### WHAT THE TASK ASKS
Reproduce the data below word for word, omitting the pictures.

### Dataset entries
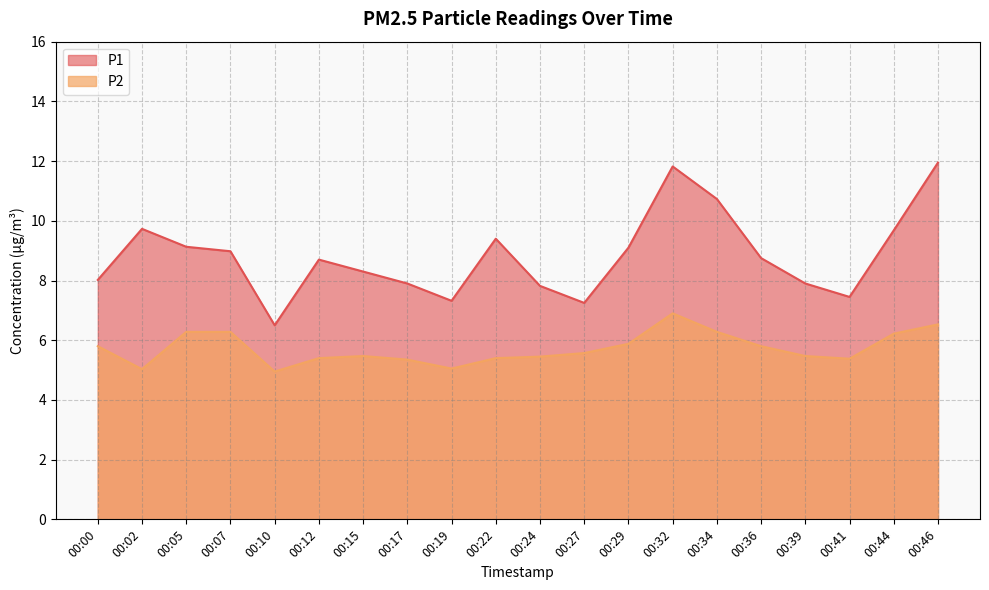

Between 00:10 and 00:19, which series saw the biggest shift?

P1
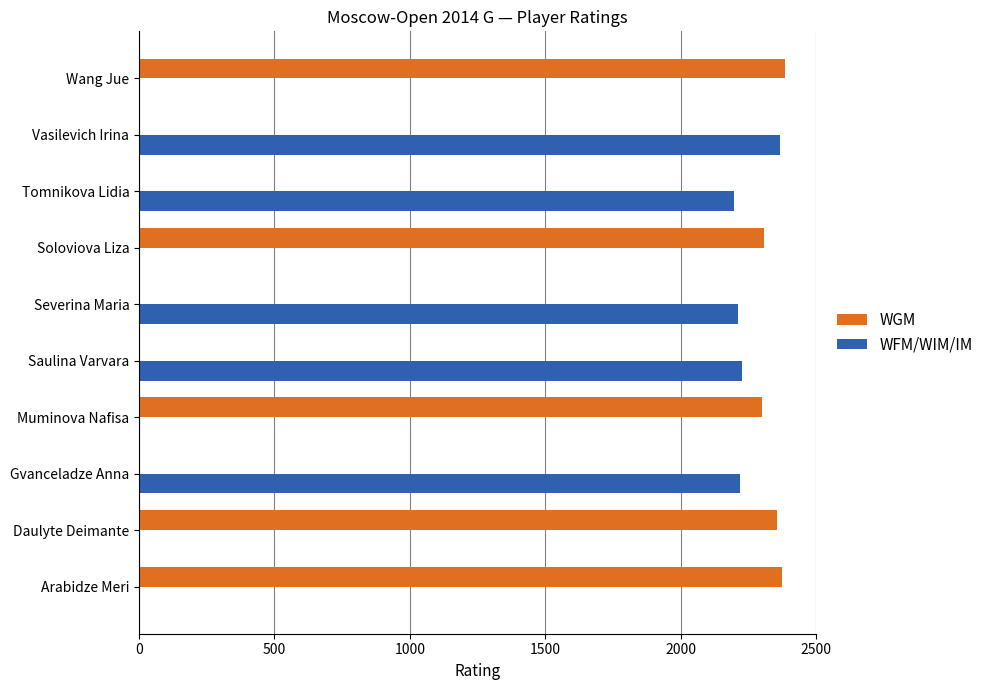

The value of WFM/WIM/IM at Saulina Varvara is 557. True or false?

False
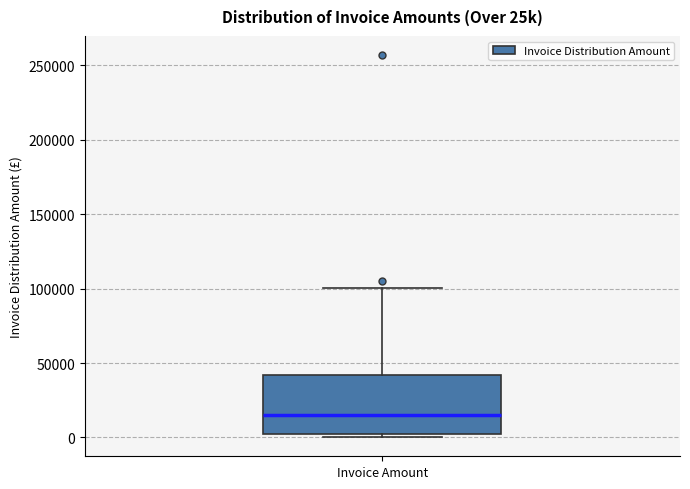

Where does the upper whisker of the box for Invoice Amount end on the y-axis? The values are not printed on the chart, so give them approximately, as read against the axis.

100000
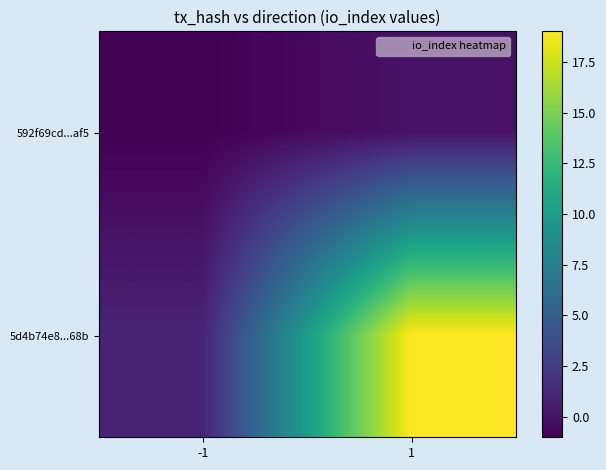

How many categories are shown in the chart?

2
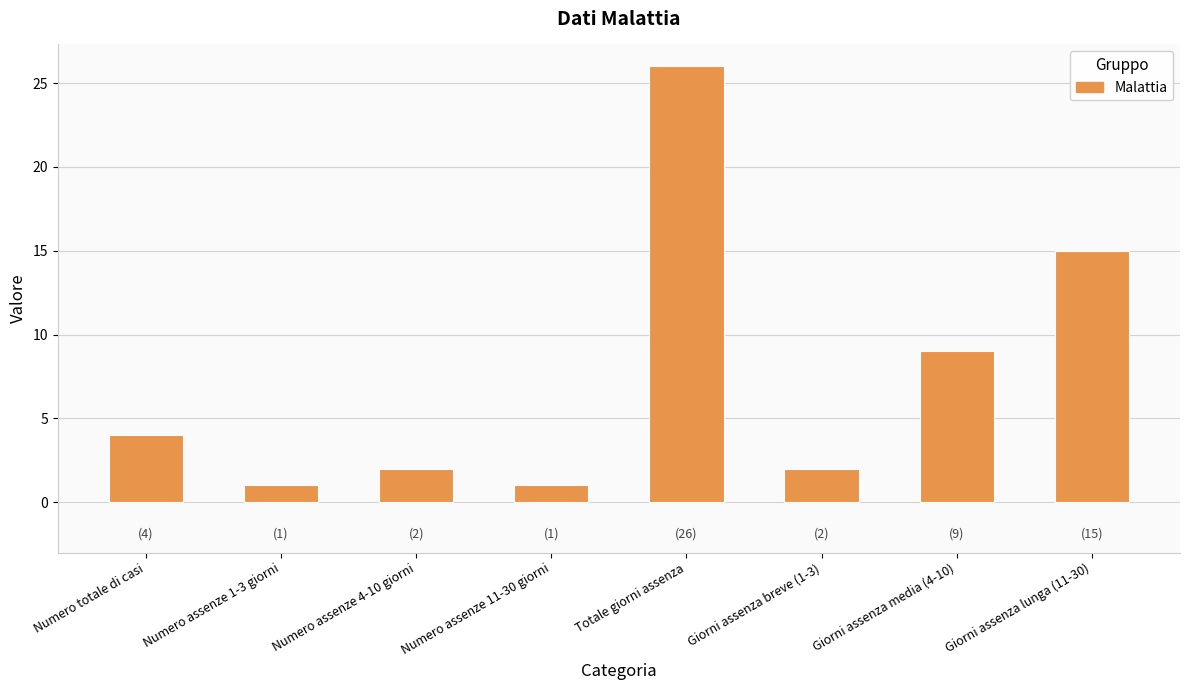

What is the approximate value at Totale giorni assenza?

26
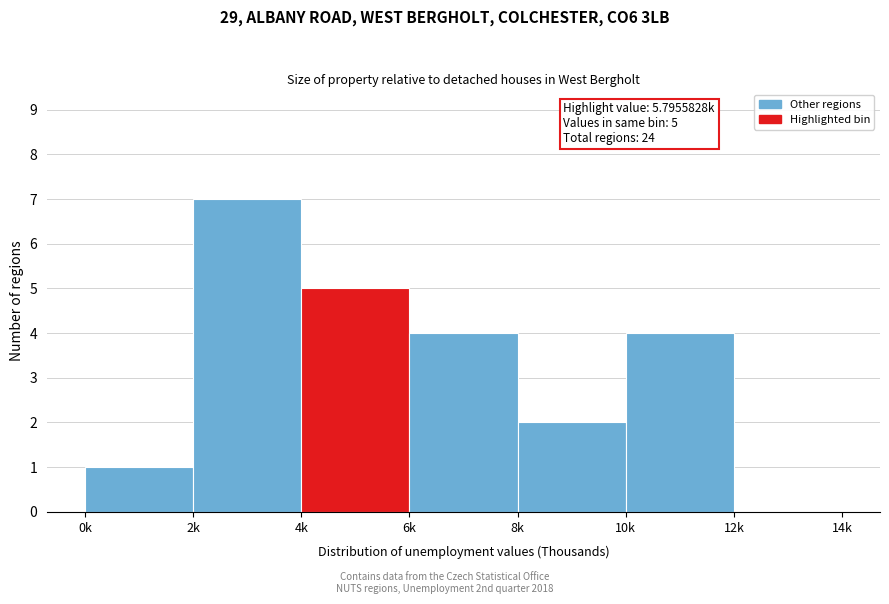

Reading right to left, list all the values displayed in this chart.

12k=0	10k=4	8k=2	6k=4	4k=5	2k=7	0k=1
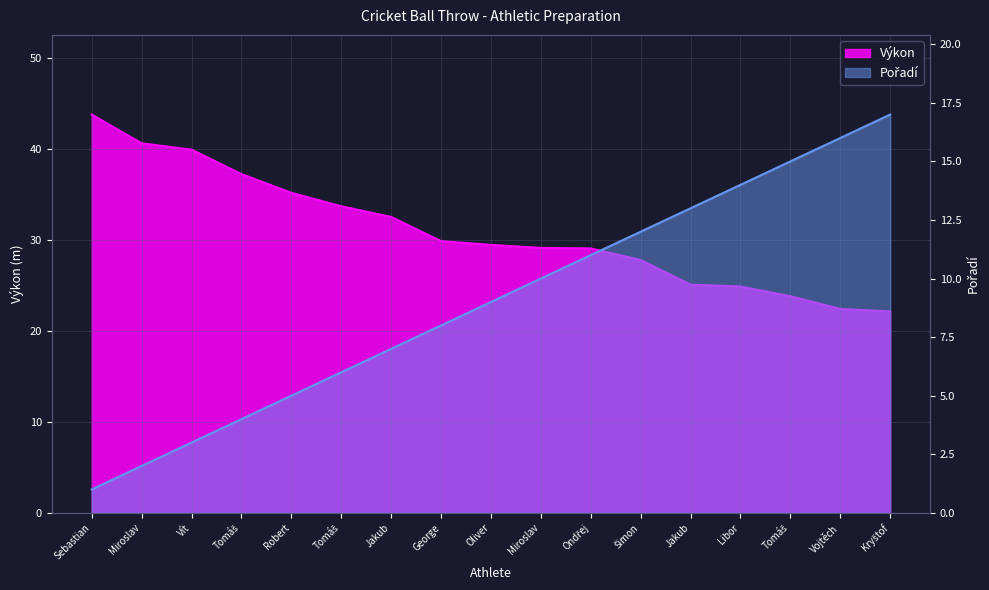

List the series in order of their overall mean, lowest first.

Pořadí, Výkon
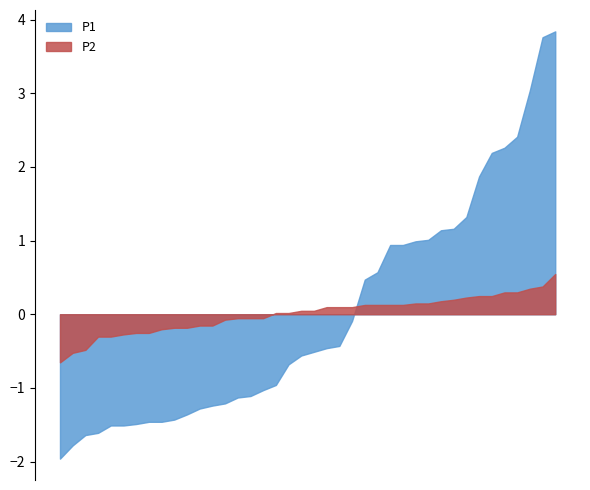

How many series are shown in this chart?

2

### RESULT
Between 00:10 and 00:19, which series saw the biggest shift?

P1

The value of WFM/WIM/IM at Saulina Varvara is 557. True or false?

False

Where does the upper whisker of the box for Invoice Amount end on the y-axis? The values are not printed on the chart, so give them approximately, as read against the axis.

100000

How many categories are shown in the chart?

2

What is the approximate value at Totale giorni assenza?

26

Reading right to left, list all the values displayed in this chart.

12k=0	10k=4	8k=2	6k=4	4k=5	2k=7	0k=1

List the series in order of their overall mean, lowest first.

Pořadí, Výkon

How many series are shown in this chart?

2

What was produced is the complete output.